An RTI image of the bronze plaque, E11528, showing the object’s surface topography

From conservator Julia Commander:

Working from home is a great opportunity to dive into materials from related fields – even aerospace design! Webinars and videos like this one, showing how to trim carbon fiber components with an oscillating multitool, help as we develop protocols for making large-scale interfaces for Ancient Egyptian column drums.

Some of our family members don’t care what we’re working on, as long as we can do it from home!

From conservator Jessica Betz Abel:

During the quarantine, I’ve mostly been striving to make perfectly symmetrical Hungarian pizzelles using my grandmother’s handwritten recipe. When I wasn’t gently tapping off the excess crust around the sides of the pizzelles, I spent the early part of the summer on my presentation concerning the desalination of Egyptian limestone using agarose gel for the American Institute of Conservation‘s 2020 virtual annual meeting.

I’ll take the pizzelle, but I’ll pass on flaking limestone.
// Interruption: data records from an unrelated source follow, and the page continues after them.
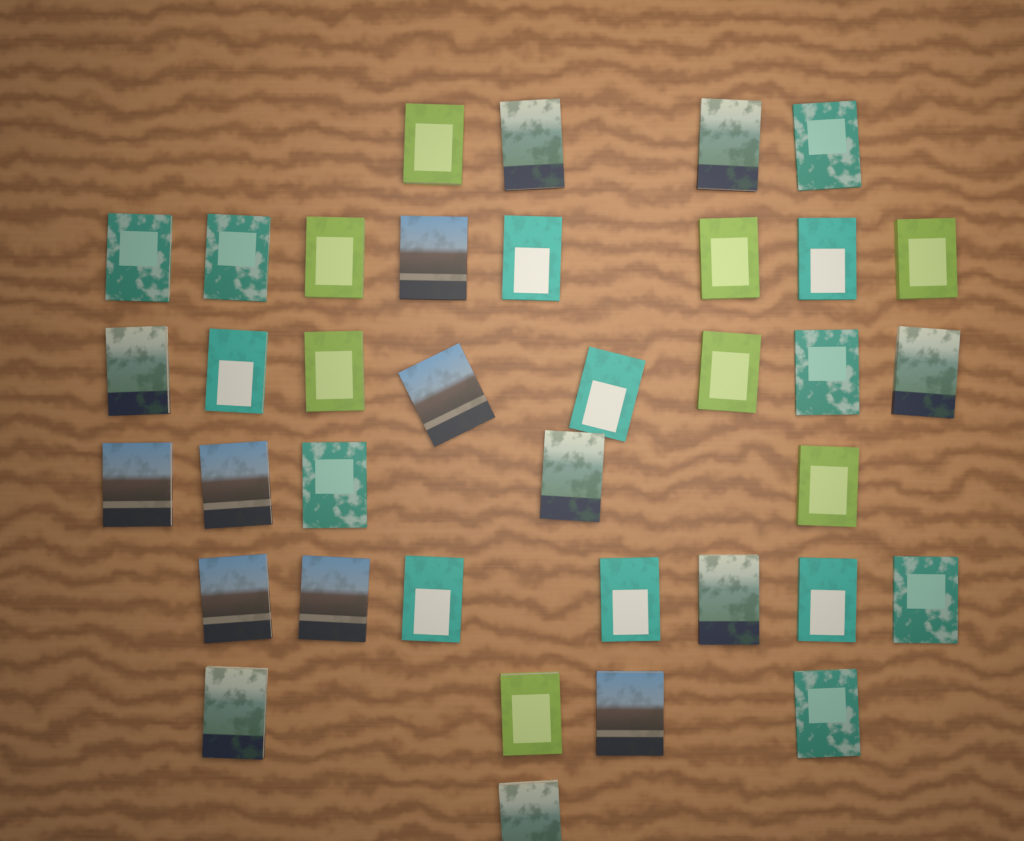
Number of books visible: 37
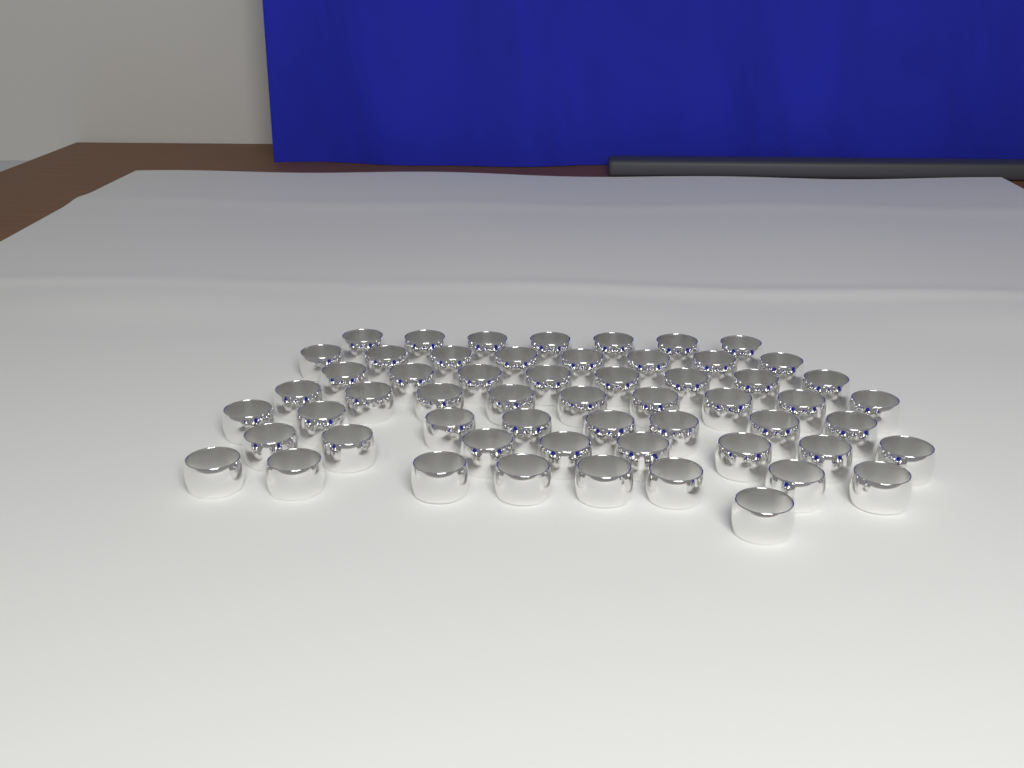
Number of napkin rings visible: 57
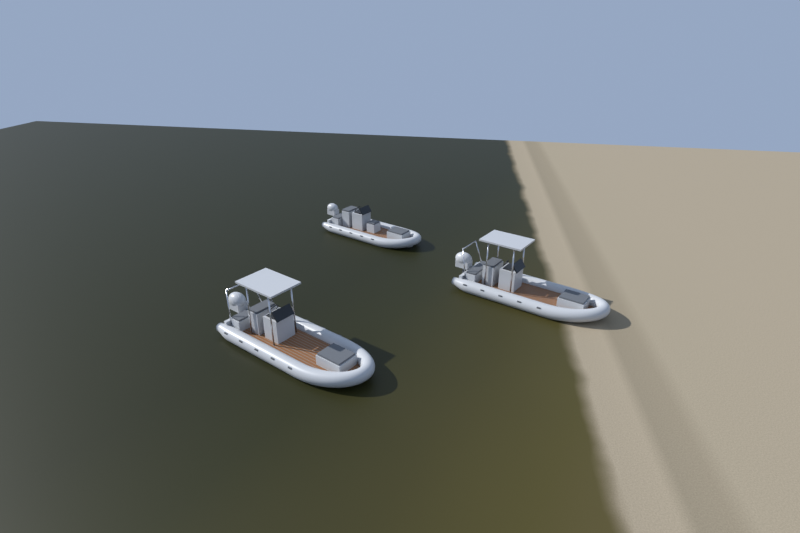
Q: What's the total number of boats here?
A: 3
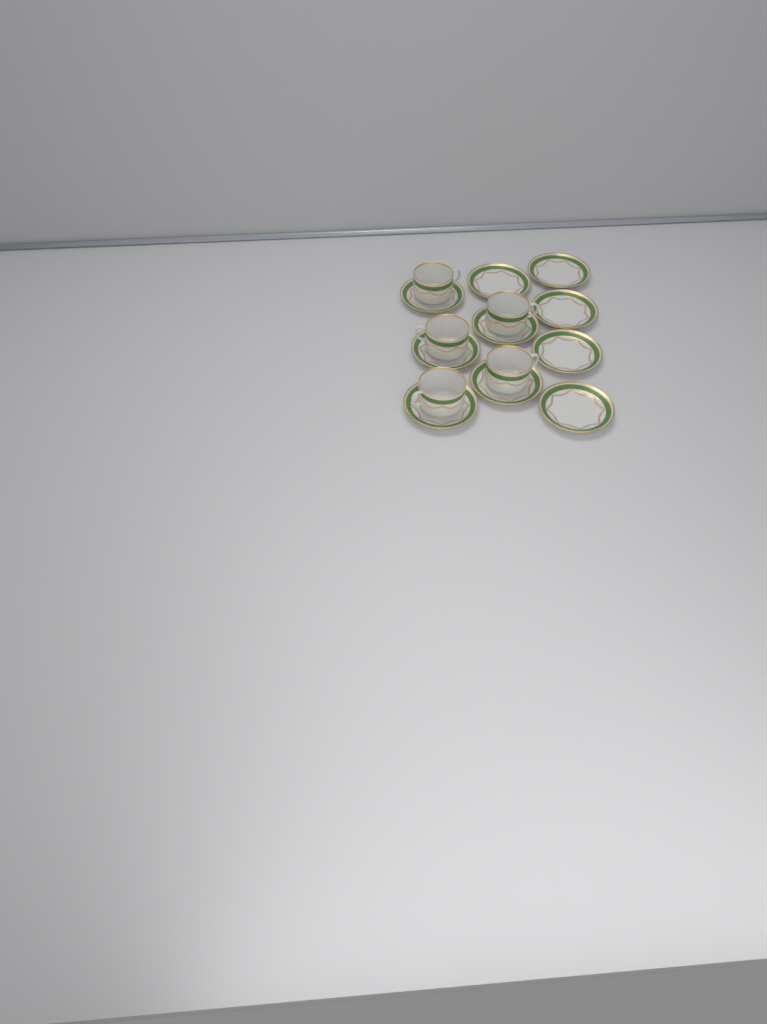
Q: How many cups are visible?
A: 5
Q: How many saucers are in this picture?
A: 10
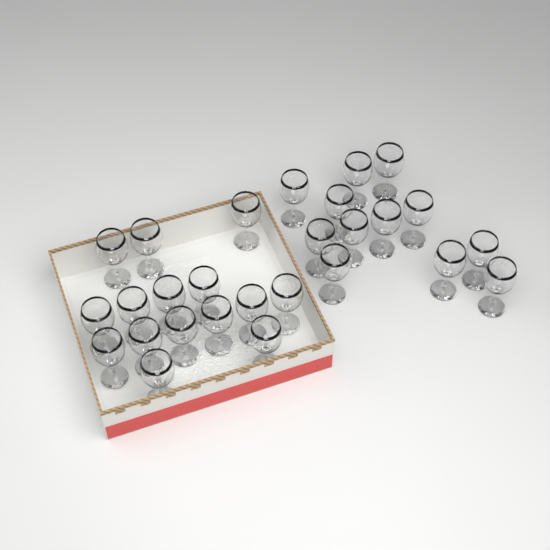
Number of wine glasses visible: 27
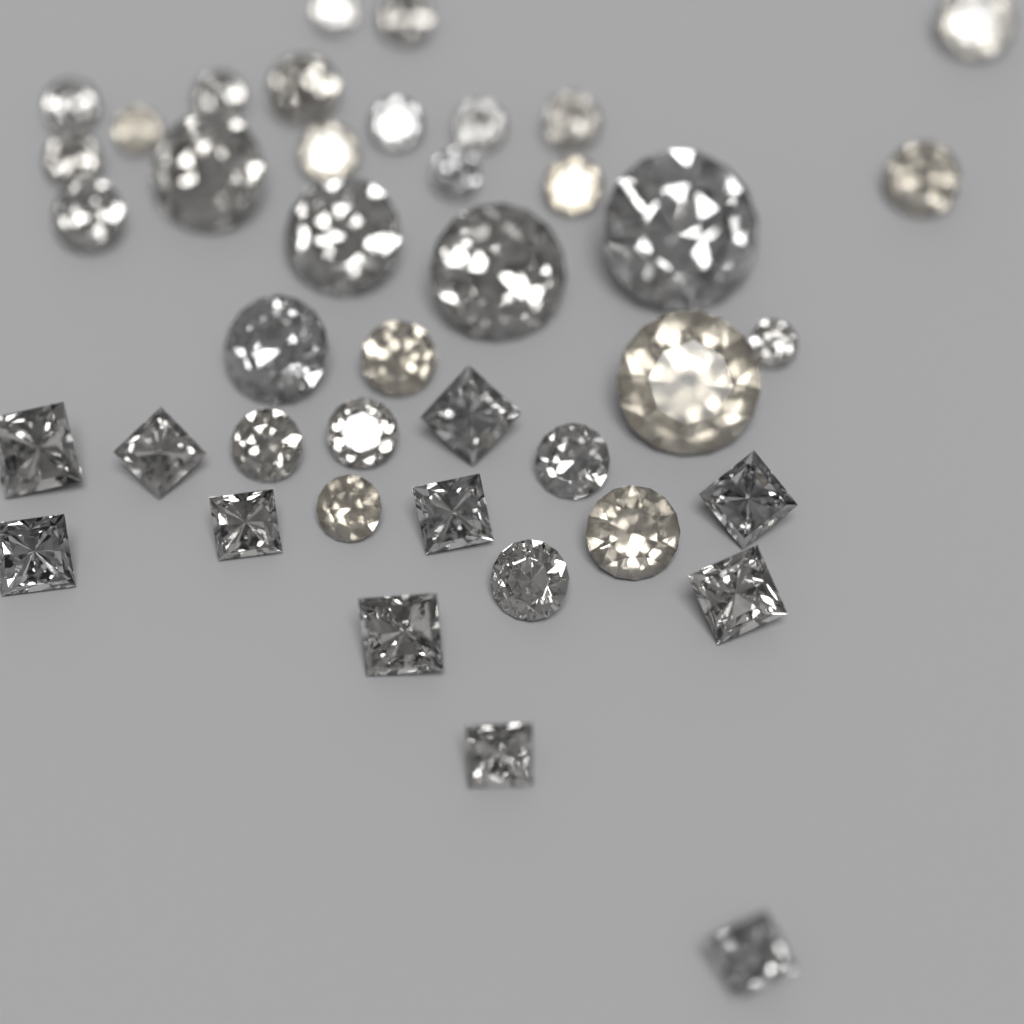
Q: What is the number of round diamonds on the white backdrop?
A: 30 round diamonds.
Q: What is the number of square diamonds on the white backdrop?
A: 11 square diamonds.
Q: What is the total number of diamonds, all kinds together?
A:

From Head Conservator Lynn Grant:

During the time the Museum was closed, I got to go in several times to check on the condition of the artifacts on display and in storage (this was just an extra check: our Security staff did regular rounds all through the time we were closed). With lights off to protect the artifacts, it was a spooky flashlight experience in places.  

Lynn’s flashlight illuminates a case of ancient Egyptian animal mummies in the Museum’s Secrets and Science gallery

Of course, the Penn Museum is now open to the public, and many of us are getting back into a routine that takes us to work in person several days a week! So we have less time for baking and gardening, but we are happy to be back with the collection and we look forward to continuing to update the blog with our ongoing work.